We screened a total of 214 modular genes with the highest correlation with LUAD samples based on WGCNA, of which 192 genes were shown to be highly expressed in LUAD patients. Subsequently, three machine learning algorithms identified a total of four genes, including UBE2T, TEDC2, RCC1, and FAM136A, as diagnostic molecules for LUAD, and the ROC curves showed that these diagnostic molecules had good diagnostic performance (AUC values of 0.989, 0.989, 989, and 0.987, respectively). The expression of these diagnostic molecules was significantly higher in tumor samples than in normal para-cancerous tissue samples and also correlated significantly and negatively with stromal and immune scores. Specifically, we also constructed a model based on TEDC2 expression consisting of seven radiomic features. Among them, the ROC and PR curves showed that the model had an AUC value of up to 0.96, respectively. Knockdown of TEDC2 slowed down the proliferation, migration and invasion efficiency of LUAD cell lines.
In this study, we screened for diagnostic markers of LUAD and developed a non-invasive radiomics model by innovatively combining transcriptomics and radiomics data. These findings contribute to our understanding of LUAD biology and offer potential avenues for further exploration in clinical practice.
肺腺癌 (LUAD) 是一种广泛发生的癌症,死亡率很高。放射组学作为一种高通量方法,在多种癌症的管理的不同方面都有广泛的应用。然而,为了探究 LUAD,将转录组学和放射组学相结合的 LUAD 分子机制尚不清楚。

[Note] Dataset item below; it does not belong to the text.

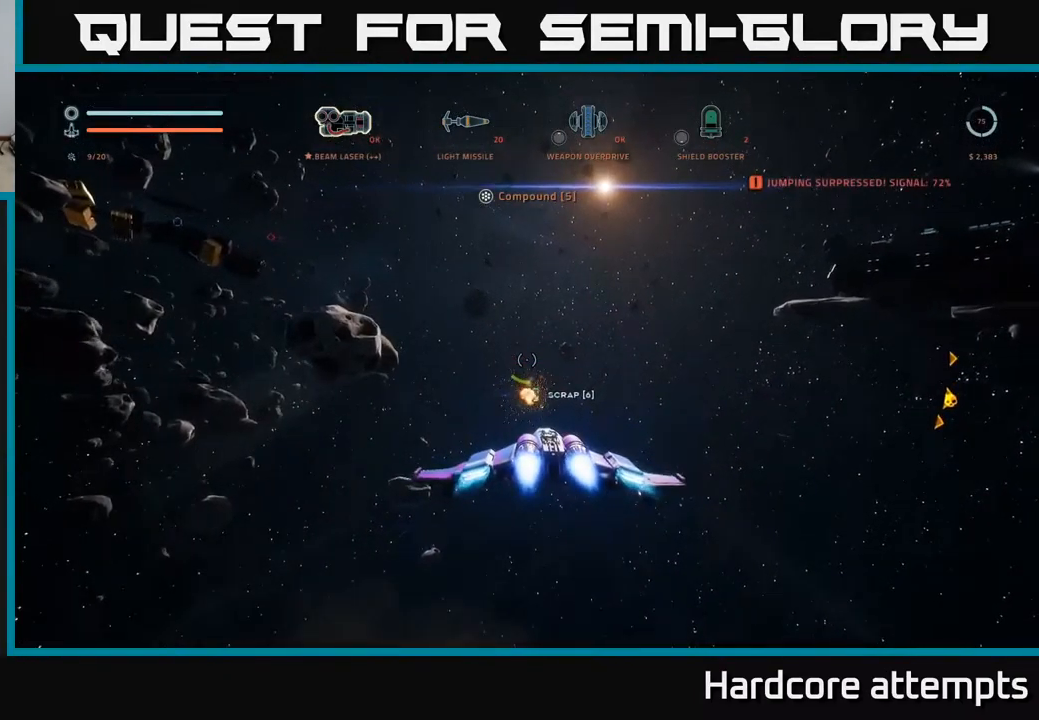
{"buttons": ["R1"], "left_stick": "up-right", "right_stick": "center", "events": [[50, "X", "up"], [117, "left_stick", "up"], [150, "right_stick", "up-left"], [317, "right_stick", "center"], [350, "L1", "up"], [350, "left_stick", "up-right"], [417, "R1", "down"]]}
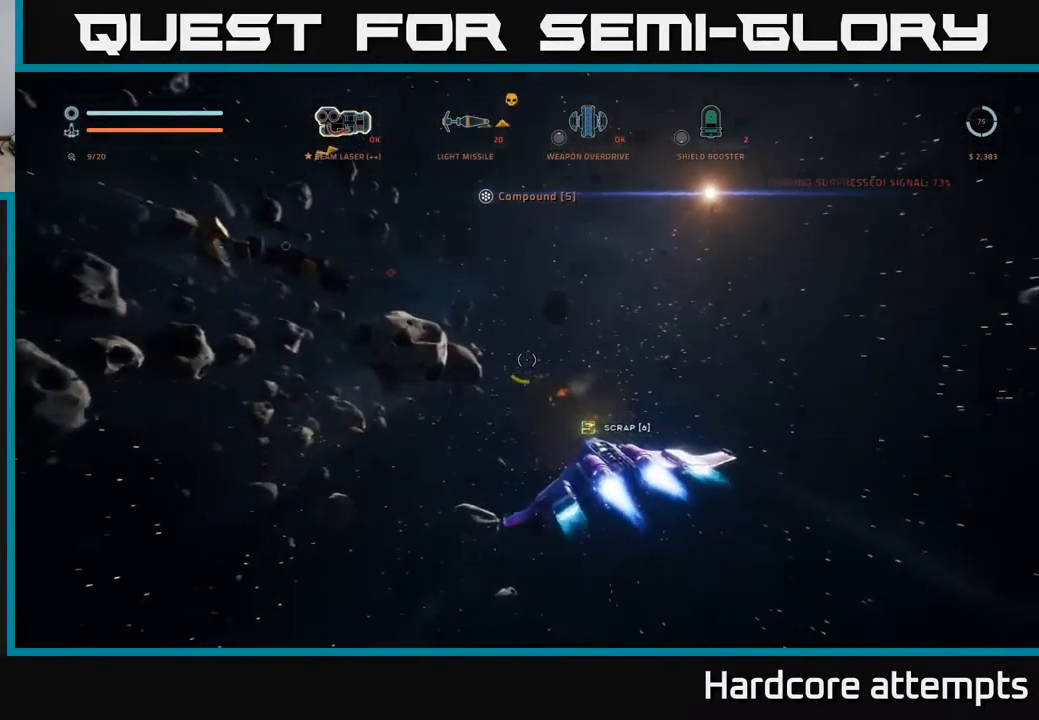
{"buttons": [], "left_stick": "up", "right_stick": "up-left", "events": [[17, "R1", "up"], [67, "left_stick", "up"], [133, "right_stick", "left"], [283, "right_stick", "center"], [367, "X", "down"], [450, "X", "up"], [500, "right_stick", "up-left"]]}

从公共数据库中提取 LUAD 的转录组数据和放射组学特征。随后,我们使用加权基因共表达网络分析 (WGCNA) 和一系列机器学习算法,包括随机森林 (RF)、最小绝对收缩和选择算子 (LASSO) 逻辑回归以及支持向量机递归特征消除 (SVM-RFE),对 LUAD 的诊断基因进行筛选。此外,利用 CIBERSORT 和 ESTIMATE 算法评估这些基因与免疫特征的关联。LASSO 算法进一步确定了与 LUAD 诊断基因表达水平最相关的特征,并基于接收者操作特征 (ROC)、精度-召回率 (PR)、校准曲线和决策曲线分析 (DCA) 曲线对模型进行验证。最后,通过 RT-qPCR、transwell 和细胞计数试剂盒-8 (CCK8) 检测筛选出的基因在 LUAD 细胞系中的表达水平和潜在功能。
我们通过 WGCNA 共筛选出与 LUAD 样本相关性最高的 214 个模块基因,其中 192 个基因在 LUAD 患者中呈高表达。随后,三种机器学习算法共鉴定出 UBE2T、TEDC2、RCC1 和 FAM136A 四个基因作为 LUAD 的诊断分子,ROC 曲线显示这些诊断分子具有良好的诊断性能(AUC 值分别为 0.989、0.989、0.989 和 0.987)。这些诊断分子在肿瘤样本中的表达明显高于癌旁正常组织样本,且与基质和免疫评分显著负相关。具体来说,我们还基于 TEDC2 表达构建了一个包含七个放射组学特征的模型。其中,ROC 和 PR 曲线显示模型的 AUC 值高达 0.96。TEDC2 的敲低减缓了 LUAD 细胞系的增殖、迁移和侵袭效率。
本研究筛选出 LUAD 的诊断标志物,并创新性地结合转录组学和放射组学数据,建立了一种非侵入性的放射组学模型。这些发现有助于我们理解 LUAD 的生物学特性,并为临床实践提供了进一步探索的潜在途径。